Reproduce the entries below line for line, with no changes.
***** Material *****
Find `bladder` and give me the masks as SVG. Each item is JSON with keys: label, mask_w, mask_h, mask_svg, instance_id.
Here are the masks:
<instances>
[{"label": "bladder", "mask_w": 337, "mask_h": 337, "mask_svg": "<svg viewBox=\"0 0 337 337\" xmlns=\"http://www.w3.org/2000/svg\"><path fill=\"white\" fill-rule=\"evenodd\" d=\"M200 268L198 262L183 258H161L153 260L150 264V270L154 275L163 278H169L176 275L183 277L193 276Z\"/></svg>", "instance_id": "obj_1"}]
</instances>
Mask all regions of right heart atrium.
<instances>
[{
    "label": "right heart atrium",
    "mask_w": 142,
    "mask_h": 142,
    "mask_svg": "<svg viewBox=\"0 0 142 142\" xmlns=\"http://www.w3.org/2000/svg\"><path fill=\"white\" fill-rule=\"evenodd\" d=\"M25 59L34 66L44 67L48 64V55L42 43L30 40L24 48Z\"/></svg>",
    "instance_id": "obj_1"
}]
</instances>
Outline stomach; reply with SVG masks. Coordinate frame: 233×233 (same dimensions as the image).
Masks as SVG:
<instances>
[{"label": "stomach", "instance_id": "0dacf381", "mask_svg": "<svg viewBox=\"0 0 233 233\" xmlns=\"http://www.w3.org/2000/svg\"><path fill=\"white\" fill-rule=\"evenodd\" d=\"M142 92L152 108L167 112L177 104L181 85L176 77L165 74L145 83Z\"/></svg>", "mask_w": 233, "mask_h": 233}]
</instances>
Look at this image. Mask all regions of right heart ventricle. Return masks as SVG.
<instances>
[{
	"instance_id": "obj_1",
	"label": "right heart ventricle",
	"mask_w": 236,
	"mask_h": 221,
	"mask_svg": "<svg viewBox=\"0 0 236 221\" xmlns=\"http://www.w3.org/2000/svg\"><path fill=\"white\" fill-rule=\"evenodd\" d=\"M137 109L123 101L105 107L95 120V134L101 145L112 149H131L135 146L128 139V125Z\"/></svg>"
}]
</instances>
*****
## Exercise response
Find `bladder` and give me the masks as SVG. Each item is JSON with keys: label, mask_w, mask_h, mask_svg, instance_id.
Here are the masks:
<instances>
[{"label": "bladder", "mask_w": 337, "mask_h": 337, "mask_svg": "<svg viewBox=\"0 0 337 337\" xmlns=\"http://www.w3.org/2000/svg\"><path fill=\"white\" fill-rule=\"evenodd\" d=\"M200 268L198 262L183 258H161L153 260L150 264V270L154 275L163 278H169L176 275L183 277L193 276Z\"/></svg>", "instance_id": "obj_1"}]
</instances>
Mask all regions of right heart atrium.
<instances>
[{
    "label": "right heart atrium",
    "mask_w": 142,
    "mask_h": 142,
    "mask_svg": "<svg viewBox=\"0 0 142 142\" xmlns=\"http://www.w3.org/2000/svg\"><path fill=\"white\" fill-rule=\"evenodd\" d=\"M25 59L34 66L44 67L48 64V55L42 43L30 40L24 48Z\"/></svg>",
    "instance_id": "obj_1"
}]
</instances>
Outline stomach; reply with SVG masks. Coordinate frame: 233×233 (same dimensions as the image).
Masks as SVG:
<instances>
[{"label": "stomach", "instance_id": "0dacf381", "mask_svg": "<svg viewBox=\"0 0 233 233\" xmlns=\"http://www.w3.org/2000/svg\"><path fill=\"white\" fill-rule=\"evenodd\" d=\"M142 92L152 108L167 112L177 104L181 85L176 77L165 74L145 83Z\"/></svg>", "mask_w": 233, "mask_h": 233}]
</instances>
Look at this image. Mask all regions of right heart ventricle. Return masks as SVG.
<instances>
[{
	"instance_id": "obj_1",
	"label": "right heart ventricle",
	"mask_w": 236,
	"mask_h": 221,
	"mask_svg": "<svg viewBox=\"0 0 236 221\" xmlns=\"http://www.w3.org/2000/svg\"><path fill=\"white\" fill-rule=\"evenodd\" d=\"M137 109L123 101L105 107L95 120V134L101 145L112 149H131L135 146L128 139V125Z\"/></svg>"
}]
</instances>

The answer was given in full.